Collected data:
※

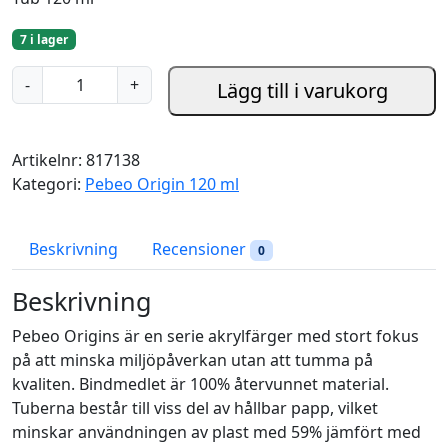
7 i lager
M
-
+
Lägg till i varukorg
i
x
i
Artikelnr:
817138
n
Kategori:
Pebeo Origin 120 ml
g
W
h
Beskrivning
Recensioner
0
i
t
Beskrivning
e
Pebeo Origins är en serie akrylfärger med stort fokus
-
på att minska miljöpåverkan utan att tumma på
P
kvaliten. Bindmedlet är 100% återvunnet material.
e
Tuberna består till viss del av hållbar papp, vilket
b
minskar användningen av plast med 59% jämfört med
e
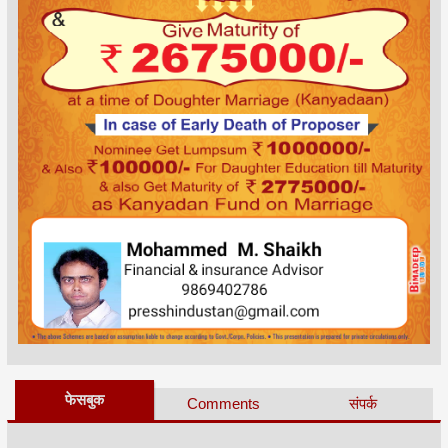
फेसबुक
Comments
संपर्क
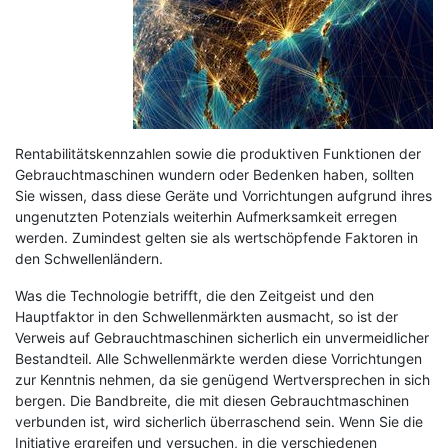
Rentabilitätskennzahlen sowie die produktiven Funktionen der
Gebrauchtmaschinen wundern oder Bedenken haben, sollten
Sie wissen, dass diese Geräte und Vorrichtungen aufgrund ihres
ungenutzten Potenzials weiterhin Aufmerksamkeit erregen
werden. Zumindest gelten sie als wertschöpfende Faktoren in
den Schwellenländern.
Was die Technologie betrifft, die den Zeitgeist und den
Hauptfaktor in den Schwellenmärkten ausmacht, so ist der
Verweis auf Gebrauchtmaschinen sicherlich ein unvermeidlicher
Bestandteil. Alle Schwellenmärkte werden diese Vorrichtungen
zur Kenntnis nehmen, da sie genügend Wertversprechen in sich
bergen. Die Bandbreite, die mit diesen Gebrauchtmaschinen
verbunden ist, wird sicherlich überraschend sein. Wenn Sie die
Initiative ergreifen und versuchen, in die verschiedenen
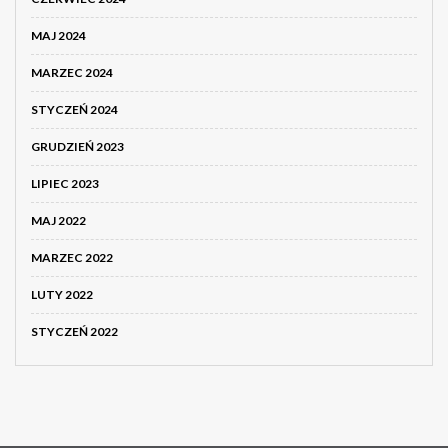
MAJ 2024
MARZEC 2024
STYCZEŃ 2024
GRUDZIEŃ 2023
LIPIEC 2023
MAJ 2022
MARZEC 2022
LUTY 2022
STYCZEŃ 2022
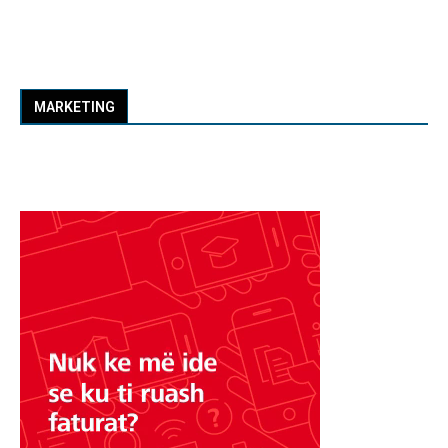
MARKETING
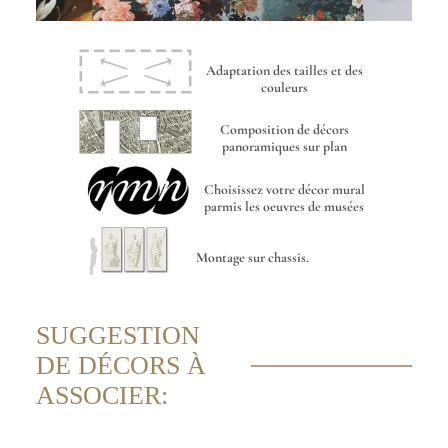
Adaptation des tailles et des
couleurs
Composition de décors
panoramiques sur plan
Choisissez votre décor mural
parmis les oeuvres de musées
Montage sur chassis.
SUGGESTION
DE DÉCORS À
ASSOCIER:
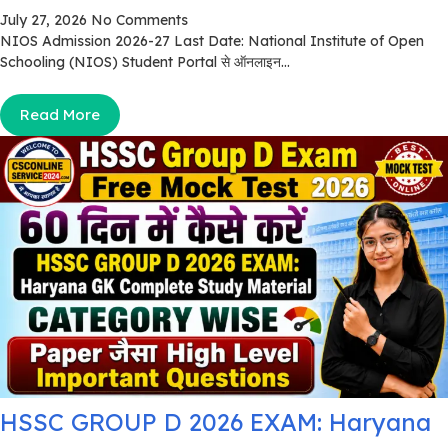
July 27, 2026
No Comments
NIOS Admission 2026-27 Last Date: National Institute of Open
Schooling (NIOS) Student Portal से ऑनलाइन...
Read More
HSSC GROUP D 2026 EXAM: Haryana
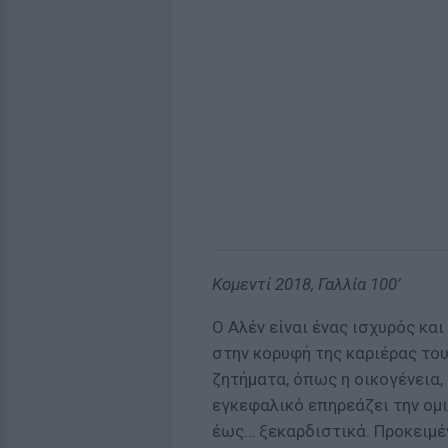
Κομεντί 2018, Γαλλία 100’
O Αλέν είναι ένας ισχυρός κα
στην κορυφή της καριέρας του
ζητήματα, όπως η οικογένεια,
εγκεφαλικό επηρεάζει την ομι
έως… ξεκαρδιστικά. Προκειμέν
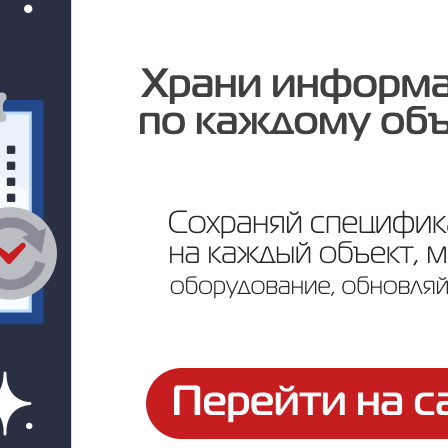
Цена по запросу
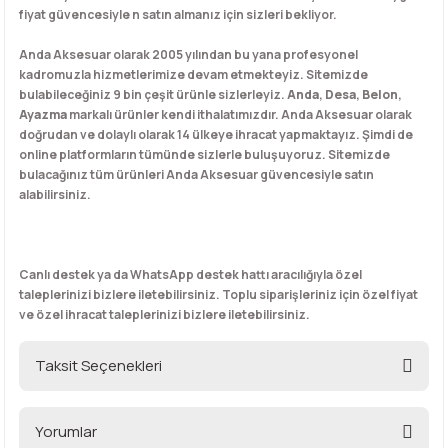
fiyat güvencesiyle n satın almanız için sizleri bekliyor.
Anda Aksesuar olarak 2005 yılından bu yana profesyonel
kadromuzla hizmetlerimize devam etmekteyiz. Sitemizde
bulabileceğiniz 9 bin çeşit ürünle sizlerleyiz.
Anda
,
Desa
,
Belon
,
Ayazma
markalı ürünler kendi ithalatımızdır. Anda Aksesuar olarak
doğrudan ve dolaylı olarak 14 ülkeye ihracat yapmaktayız. Şimdi de
online platformların tümünde sizlerle buluşuyoruz. Sitemizde
bulacağınız tüm ürünleri Anda Aksesuar güvencesiyle satın
alabilirsiniz.
Canlı destek ya da WhatsApp destek hattı aracılığıyla özel
taleplerinizi bizlere iletebilirsiniz. Toplu siparişleriniz için özel fiyat
ve özel ihracat taleplerinizi bizlere iletebilirsiniz.
Taksit Seçenekleri
Yorumlar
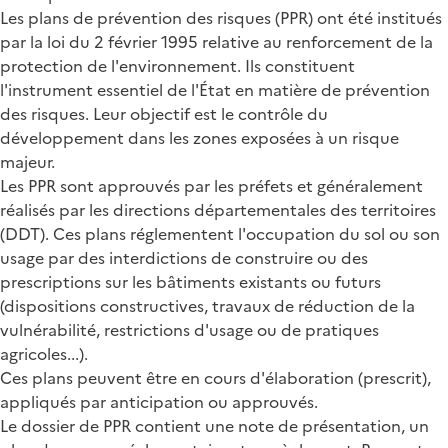
Les plans de prévention des risques (PPR) ont été institués
par la loi du 2 février 1995 relative au renforcement de la
protection de l'environnement. Ils constituent
l'instrument essentiel de l'État en matière de prévention
des risques. Leur objectif est le contrôle du
développement dans les zones exposées à un risque
majeur.
Les PPR sont approuvés par les préfets et généralement
réalisés par les directions départementales des territoires
(DDT). Ces plans réglementent l'occupation du sol ou son
usage par des interdictions de construire ou des
prescriptions sur les bâtiments existants ou futurs
(dispositions constructives, travaux de réduction de la
vulnérabilité, restrictions d'usage ou de pratiques
agricoles...).
Ces plans peuvent être en cours d'élaboration (prescrit),
appliqués par anticipation ou approuvés.
Le dossier de PPR contient une note de présentation, un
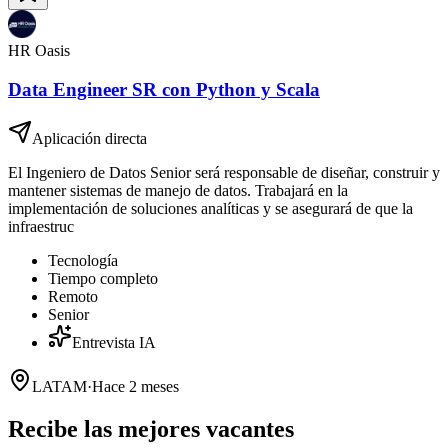
HR Oasis
Data Engineer SR con Python y Scala
Aplicación directa
El Ingeniero de Datos Senior será responsable de diseñar, construir y
mantener sistemas de manejo de datos. Trabajará en la
implementación de soluciones analíticas y se asegurará de que la
infraestruc
Tecnología
Tiempo completo
Remoto
Senior
Entrevista IA
LATAM
·
Hace 2 meses
Recibe las mejores vacantes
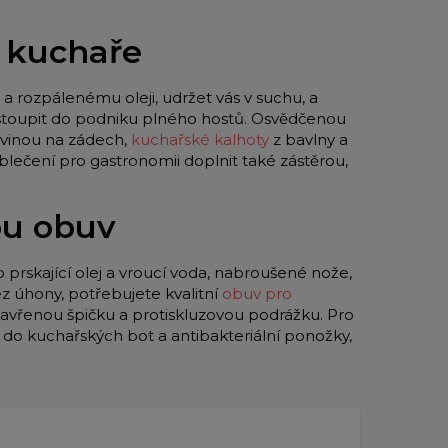
o kuchaře
a rozpálenému oleji, udržet vás v suchu, a
 vstoupit do podniku plného hostů. Osvědčenou
vinou na zádech,
kuchařské kalhoty
z bavlny a
blečení pro gastronomii doplnit také zástěrou,
ou obuv
o prskající olej a vroucí voda, nabroušené nože,
z úhony, potřebujete kvalitní
obuv pro
zavřenou špičku a protiskluzovou podrážku. Pro
y do kuchařských bot a antibakteriální ponožky,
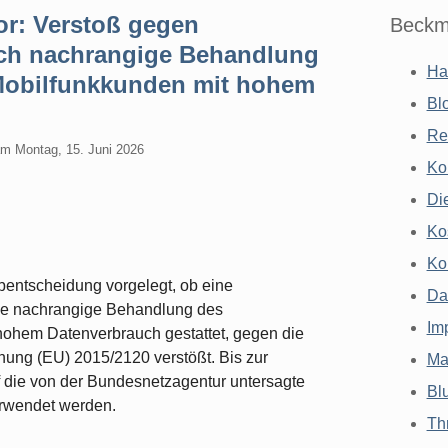
r: Verstoß gegen
Beckm
urch nachrangige Behandlung
Ha
Mobilfunkkunden mit hohem
Bl
Re
am
Montag, 15. Juni 2026
Ko
Di
Ko
Ko
ntscheidung vorgelegt, ob eine
Da
 die nachrangige Behandlung des
Im
hohem Datenverbrauch gestattet, gegen die
rdnung (EU) 2015/2120 verstößt. Bis zur
Ma
 die von der Bundesnetzagentur untersagte
Bl
verwendet werden.
Th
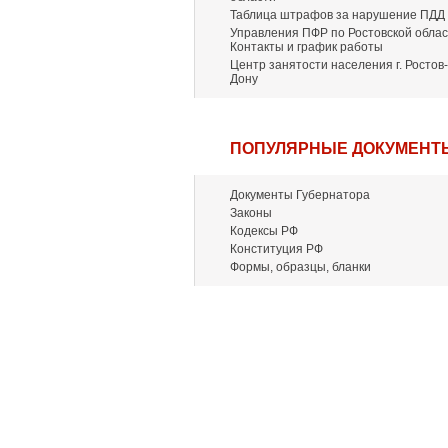
Таблица штрафов за нарушение ПДД
Управления ПФР по Ростовской облас
Контакты и график работы
Центр занятости населения г. Ростов-
Дону
ПОПУЛЯРНЫЕ ДОКУМЕНТ
Документы Губернатора
Законы
Кодексы РФ
Конституция РФ
Формы, образцы, бланки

※

**Exercise directions:** In the entries above, find each line that includes the string "Behandlung" and copy it.

**Written solution:**
urch nachrangige Behandlung
 die nachrangige Behandlung des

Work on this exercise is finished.